Press Release: Statement by John Lipsky, First Deputy Managing Director of the International Monetary Fund
June 11, 2007
Mr. John Lipsky, First Deputy Managing Director of the International Monetary Fund (IMF), made the following statement on June 9, 2007 after his participation at the XI International Economic Forum in St. Petersburg:
"It has been a privilege for me to participate in the XI St. Petersburg International Economic Forum and to visit Russia for the first time as the First Deputy Managing Director of the International Monetary Fund. The Forum has provided me with a welcome opportunity to meet with senior policymakers and leading members of the business community to discuss the lessons from Russia's many achievements and the challenges that lie ahead.
"Russia's macroeconomic performance in recent years has been impressive. High oil prices and large capital inflows have contributed importantly to this success, but a principal factor has been the combination of strong growth in productivity, real wages, and consumption. The strong performance has also reflected good macroeconomic management. In particular, the Stabilization Fund has served Russia well, as it has prevented the exceptionally large oil revenue windfalls from causing the economy to overheat at a time when private demand has been very buoyant and growth has been close to potential. Without this mechanism, the real appreciation of the ruble would have been much faster, and the output recovery possibly less robust and durable.

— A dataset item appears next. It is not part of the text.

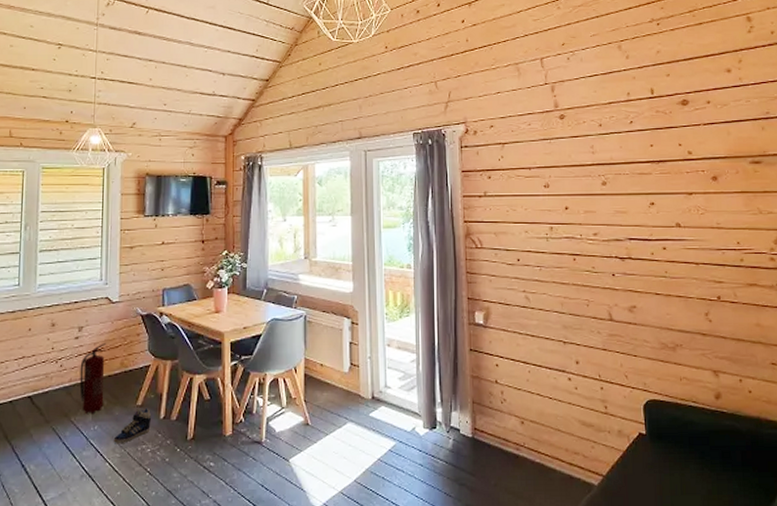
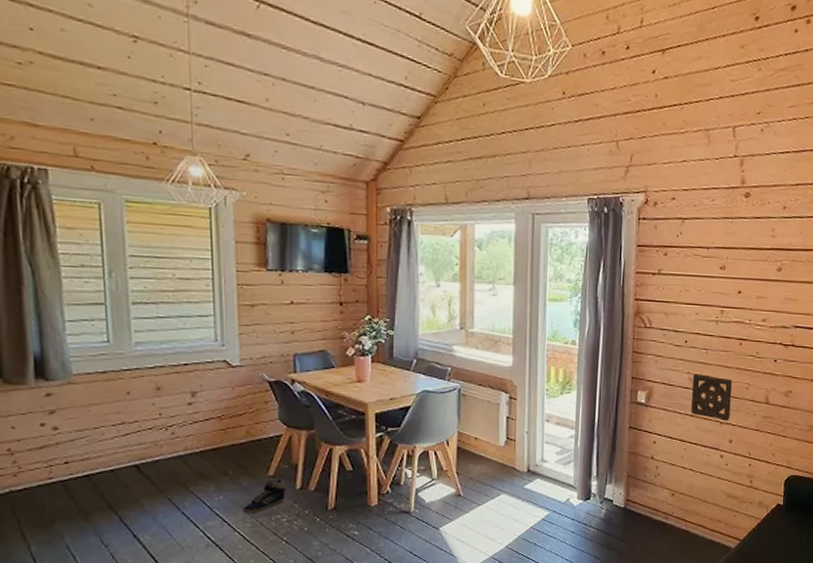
fire extinguisher: present [79,342,107,414] -> none [196,409,229,483]
wall ornament: none [529,292,574,340] -> present [690,374,733,421]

"With the global outlook likely to remain favorable, and with domestic demand expected to remain strong, the use of oil revenues to finance spending should remain cautious and prudent. Excessive spending in these circumstances would risk setting off new instabilities. Apart from such cyclical considerations, some of the most important and costly structural reforms remain incomplete. Using the current oil windfall to help finance these eventual needs makes sense from both economic and social perspectives. As regards monetary policy, the Central Bank of Russia's principal responsibility is to keep inflation on a declining path; increased exchange rate flexibility could be helpful in ensuring that this goal is attained.
"The strong productivity growth so far mainly has reflected the reallocation of existing resources—labor and capital—to more dynamic sectors. However, the scope for such productivity catch up eventually will begin to diminish, at which point economic growth will become increasingly dependent on raising the investment rate. As a result, improving the investment climate for both domestic and foreign investors will be critical for sustaining strong growth. Renewed progress in structural reforms also will contribute significantly to this goal, as will efforts to strengthen the role of markets in guiding resource allocation. In this regard, further development of a strong and dynamic financial sector will be indispensable in mobilizing resources for high-productivity investment.
"Russia's position is enviable, considering its rich resource base and well-educated population. With the right economic policies in place, the economic outlook will be exceptional."